A combination of lower dairy export prices and higher petrol import costs in the June quarter have dragged New Zealand’s terms of trade to their lowest level since March 2010.
According to the latest figures from Statistics New Zealand, the country’s ability to fund imports by the same quantity of exports fell 2.6 per cent in the three months to June 30 – the fourth fall in a row. Headline export prices fell 1 per cent in the period, with a dairy making the biggest contribution to the decline.
Dairy prices fell 2.6 per cent in the period, led by a 2.7 per cent drop in milk powder, a 4.1 per cent drop in butter, and a 1.1 per cent fall in cheese.
Dairy prices have been under pressure for much of this year, as additional supply from Europe and the US came online and New Zealand experienced bumper pasturage.
That was followed by a 2.3 per cent slide in meat prices, with a near 8 per cent drop in the price of lamp the biggest contributor to the fall.
On the export side of the equation, import prices rose 1.7 per cent in the June quarter.
Petrol costs made the most significant contribution to the increase, with prices rising 8.4 per cent in the three months thanks high crude oil charges.

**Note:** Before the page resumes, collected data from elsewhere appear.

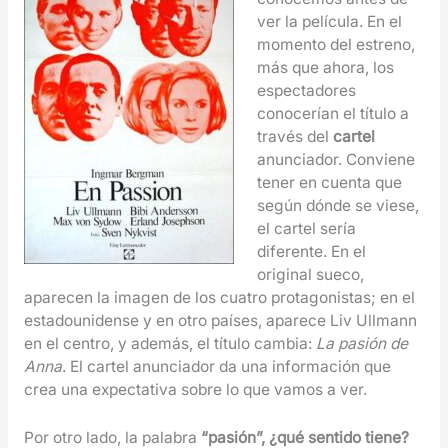
ver la película. En el
momento del estreno,
más que ahora, los
espectadores
conocerían el título a
través del
cartel
anunciador. Conviene
tener en cuenta que
según dónde se viese,
el cartel sería
diferente. En el
original sueco,
aparecen la imagen de los cuatro protagonistas; en el
estadounidense y en otro países, aparece Liv Ullmann
en el centro, y además, el título cambia:
La pasión de
Anna
. El cartel anunciador da una información que
crea una expectativa sobre lo que vamos a ver.
Por otro lado, la palabra
“pasión”, ¿qué sentido tiene?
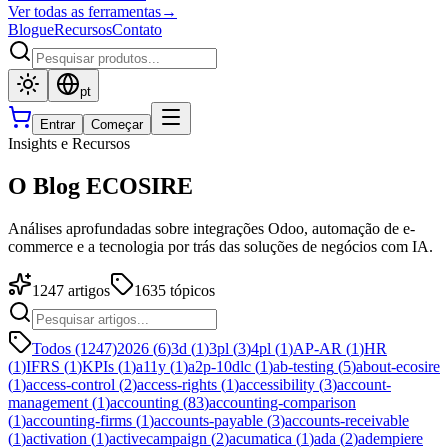
Ver todas as ferramentas
→
Blogue
Recursos
Contato
pt
Entrar
Começar
Insights e Recursos
O Blog ECOSIRE
Análises aprofundadas sobre integrações Odoo, automação de e-
commerce e a tecnologia por trás das soluções de negócios com IA.
1247
artigos
1635
tópicos
Todos (1247)
2026
(
6
)
3d
(
1
)
3pl
(
3
)
4pl
(
1
)
AP-AR
(
1
)
HR
(
1
)
IFRS
(
1
)
KPIs
(
1
)
a11y
(
1
)
a2p-10dlc
(
1
)
ab-testing
(
5
)
about-ecosire
(
1
)
access-control
(
2
)
access-rights
(
1
)
accessibility
(
3
)
account-
management
(
1
)
accounting
(
83
)
accounting-comparison
(
1
)
accounting-firms
(
1
)
accounts-payable
(
3
)
accounts-receivable
(
1
)
activation
(
1
)
activecampaign
(
2
)
acumatica
(
1
)
ada
(
2
)
adempiere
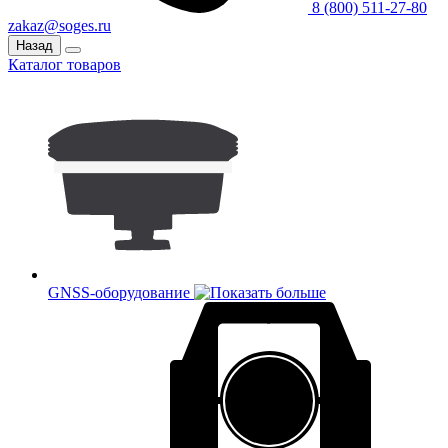
8 (800) 511-27-80
zakaz@soges.ru
Назад
Каталог товаров
GNSS-оборудование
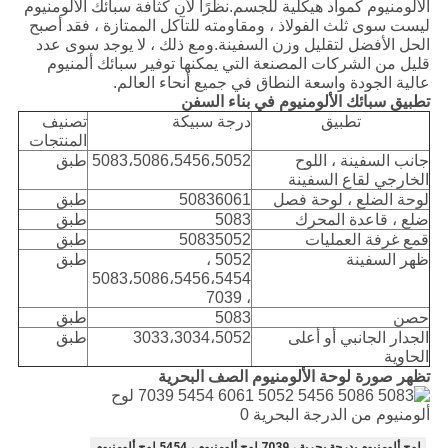
الألومنيوم كمواد هيكلية للجسم.نظرًا لأن كثافة سبائك الألومنيوم
ليست سوى ثلث الفولاذ ، ومقاومته للتآكل الممتازة ، فقد أصبح
الحل الأفضل لتقليل وزن السفينة.ومع ذلك ، لا يوجد سوى عدد
قليل من الشركات المصنعة التي يمكنها توفير سبائك ألمنيوم
عالية الجودة واسعة النطاق في جميع أنحاء العالم.
تطبيق سبائك الألومنيوم في بناء السفن
تطبيق
درجة سبيكة
تصنيف
المنتجات
جانب السفينة ، اللوح
5083،5086،5456،5052
طبق
الخارجي لقاع السفينة
لوحة الضلع ، لوحة فصل
50836061
طبق
ضلع ، قاعدة المحرك
5083
طبق
قمع غرفة العمليات
50835052
طبق
ظهر السفينة
5052 ،
طبق
5083،5086،5456،5454
، 7039
حصن
5083
طبق
الجدار الجانبي أو أعلى
3033،3034،5052
طبق
الحاوية
تظهر صورة لوحة الألومنيوم الصف البحرية
لوح ألومنيوم بدرجة بحرية ، 7039 لوح ألومنيوم ، 5454 لوح ألومنيوم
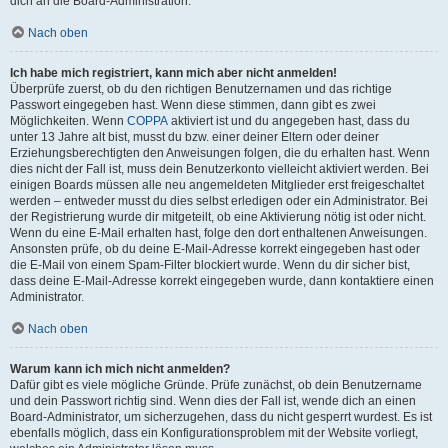
dich an die Board-Administration.
Nach oben
Ich habe mich registriert, kann mich aber nicht anmelden!
Überprüfe zuerst, ob du den richtigen Benutzernamen und das richtige
Passwort eingegeben hast. Wenn diese stimmen, dann gibt es zwei
Möglichkeiten. Wenn
COPPA
aktiviert ist und du angegeben hast, dass du
unter 13 Jahre alt bist, musst du bzw. einer deiner Eltern oder deiner
Erziehungsberechtigten den Anweisungen folgen, die du erhalten hast. Wenn
dies nicht der Fall ist, muss dein Benutzerkonto vielleicht aktiviert werden. Bei
einigen Boards müssen alle neu angemeldeten Mitglieder erst freigeschaltet
werden – entweder musst du dies selbst erledigen oder ein Administrator. Bei
der Registrierung wurde dir mitgeteilt, ob eine Aktivierung nötig ist oder nicht.
Wenn du eine E-Mail erhalten hast, folge den dort enthaltenen Anweisungen.
Ansonsten prüfe, ob du deine E-Mail-Adresse korrekt eingegeben hast oder
die E-Mail von einem Spam-Filter blockiert wurde. Wenn du dir sicher bist,
dass deine E-Mail-Adresse korrekt eingegeben wurde, dann kontaktiere einen
Administrator.
Nach oben
Warum kann ich mich nicht anmelden?
Dafür gibt es viele mögliche Gründe. Prüfe zunächst, ob dein Benutzername
und dein Passwort richtig sind. Wenn dies der Fall ist, wende dich an einen
Board-Administrator, um sicherzugehen, dass du nicht gesperrt wurdest. Es ist
ebenfalls möglich, dass ein Konfigurationsproblem mit der Website vorliegt,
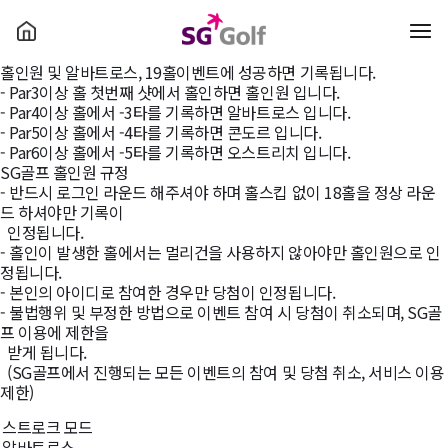
홀인원
대회
홀인원
홀인원 규정
홀인원 및 알바트로스, 19홀이벤트에 성공하면 기록됩니다.
- Par3이상 홀 첫번째 샷에서 홀인하면 홀인원 입니다.
- Par4이상 홀에서 -3타를 기록하면 알바트로스 입니다.
- Par5이상 홀에서 -4타를 기록하면 콘도르 입니다.
- Par6이상 홀에서 -5타를 기록하면 오스트리치 입니다.
SG골프 홀인원 규정
- 반드시 로그인 라운드 해주셔야 하며 홀스킵 없이 18홀을 정상 라운
드 하셔야만 기록이
인정됩니다.
- 홀인이 발생한 홀에서는 멀리건을 사용하지 않아야만 홀인원으로 인
정됩니다.
- 본인의 아이디로 참여한 경우만 당첨이 인정됩니다.
- 불법행위 및 부정한 방법으로 이벤트 참여 시 당첨이 취소되며, SG골
프 이용에 제한을
받게 됩니다.
(SG골프에서 진행되는 모든 이벤트의 참여 및 당첨 취소, 서비스 이용
제한)
스트로크 모드
알바트로스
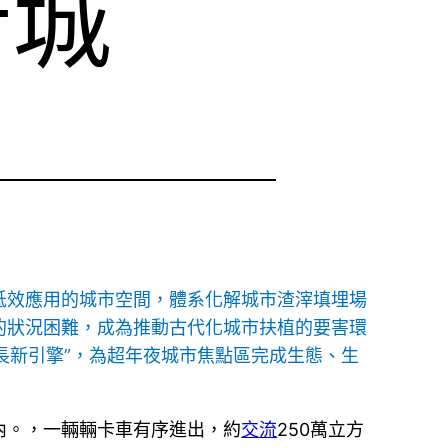
新城
低效應用的城市空間，體系化解城市渣滓填埋場
的狀況困難，成為推動古代化城市扶植的要害環
成長新引擎”，為超年夜城市焦點區完成生態、生
內。，一輛輛卡車有序進出，約
交流
250萬立方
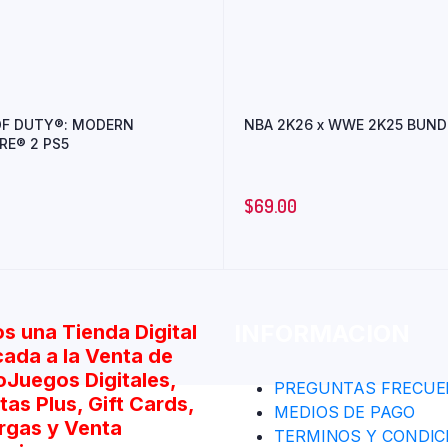
OF DUTY®: MODERN
NBA 2K26 x WWE 2K25 BUND
RE® 2 PS5
$
69.00
0
INFORMACION
s una Tienda Digital
cada a la Venta de
oJuegos Digitales,
PREGUNTAS FRECUE
as Plus, Gift Cards,
MEDIOS DE PAGO
rgas y Venta
TERMINOS Y CONDIC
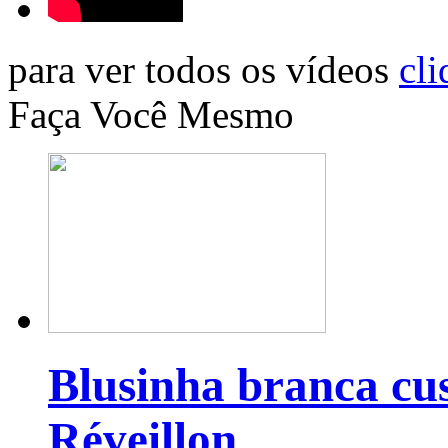
para ver todos os vídeos
cli
Faça Você Mesmo
Blusinha branca cu
Réveillon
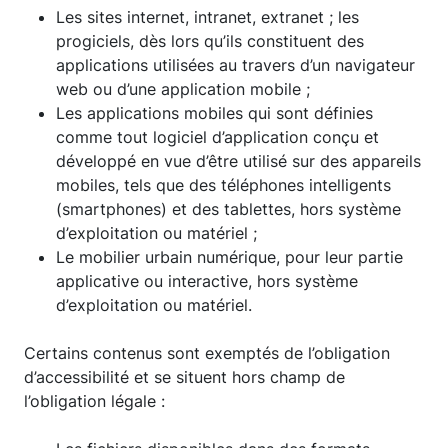
Les sites internet, intranet, extranet ; les
progiciels, dès lors qu’ils constituent des
applications utilisées au travers d’un navigateur
web ou d’une application mobile ;
Les applications mobiles qui sont définies
comme tout logiciel d’application conçu et
développé en vue d’être utilisé sur des appareils
mobiles, tels que des téléphones intelligents
(smartphones) et des tablettes, hors système
d’exploitation ou matériel ;
Le mobilier urbain numérique, pour leur partie
applicative ou interactive, hors système
d’exploitation ou matériel.
Certains contenus sont exemptés de l’obligation
d’accessibilité et se situent hors champ de
l’obligation légale :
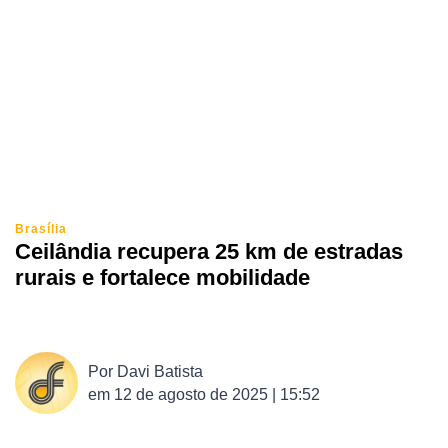
Brasília
Ceilândia recupera 25 km de estradas
rurais e fortalece mobilidade
Por
Davi Batista
em
12 de agosto de 2025 | 15:52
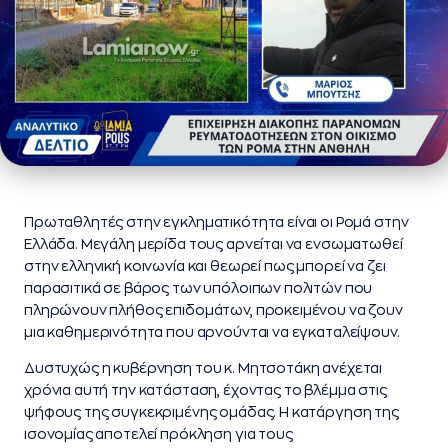
Πρωταθλητές στην εγκληματικότητα είναι οι Ρομά στην
Ελλάδα. Μεγάλη μερίδα τους αρνείται να ενσωματωθεί
στην ελληνική κοινωνία και θεωρεί πως μπορεί να ζει
παρασιτικά σε βάρος των υπόλοιπων πολιτών που
πληρώνουν πλήθος επιδομάτων, προκειμένου να ζουν
μια καθημερινότητα που αρνούνται να εγκαταλείψουν.
Δυστυχώς η κυβέρνηση του κ. Μητσοτάκη ανέχεται
χρόνια αυτή την κατάσταση, έχοντας το βλέμμα στις
ψήφους της συγκεκριμένης ομάδας. Η κατάργηση της
ισονομίας αποτελεί πρόκληση για τους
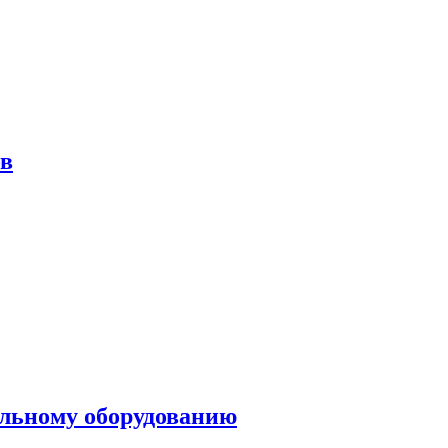
ов
ольному оборудованию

Statistics NZ said a slide in the New Zealand dollar added to the terms of trade weakness, with the Reserve Bank’s Trade Weighted Index – a measure of the kiwi against a trade-ranked basket of currencies – falling 1.7 per cent in the second quarter.
A weaker kiwi tends to drop the price of locally produced exports while also making imports more expensive.
The services terms of trade also fell 2.6 per cent in the quarter, with services export prices up 0.9 per cent and services import prices up 3.7 per cent.